Clin Gastroenterol Hepatol. 2017 Sep;15(9):1390-1396.e1. doi: 10.1016/j.cgh.2016.12.036. Epub 2017 Jan 18.


Background & aims: Dietary factors may have a significant role in relapse of disease among patients with ulcerative colitis (UC). However, the relationship between diet and UC is inadequately understood. We analyzed data from the diet's role in exacerbations of mesalamine maintenance study to determine whether dietary factors affect the risk of disease flares in patients with UC.

Methods: We performed a prospective, multicenter, observational study of 412 patients, from 25 sites, with UC in remission during monotherapy with an aminosalicylate. Patients completed a validated food frequency questionnaire at enrollment and were followed for 12 months.
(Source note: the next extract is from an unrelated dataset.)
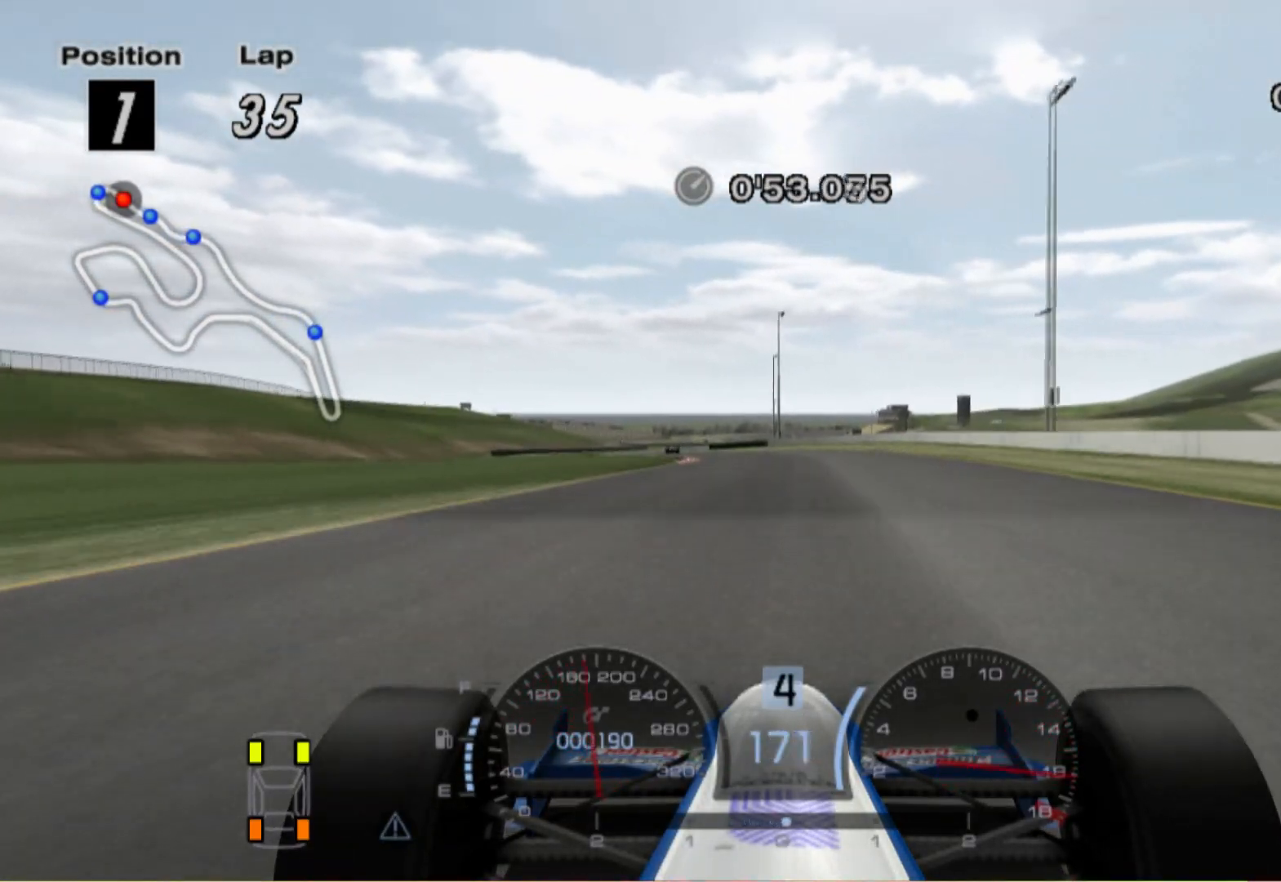
{"buttons": [], "left_stick": "left", "right_stick": "center", "events": [[100, "A", "up"]]}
We analyzed the relationship between diet and disease remission or flare for groups of macronutrients and micronutrients, and food groups previously associated with an increased risk of flare.

Results: Forty-five patients (11%) had a UC relapse within 1 year of study enrollment. When analyzed in tertiles, increasing intake of multiple fatty acids was associated with increasing odds of relapse. In multivariable logistic regression analysis, only myristic acid (odds ratio, 3.01; 95% confidence interval, 1.17-7.74) maintained this dose-response relationship. Other foods previously implicated in flares of UC, such as processed meat, alcohol, and foods high in sulfur, were not associated with an increased risk of flare.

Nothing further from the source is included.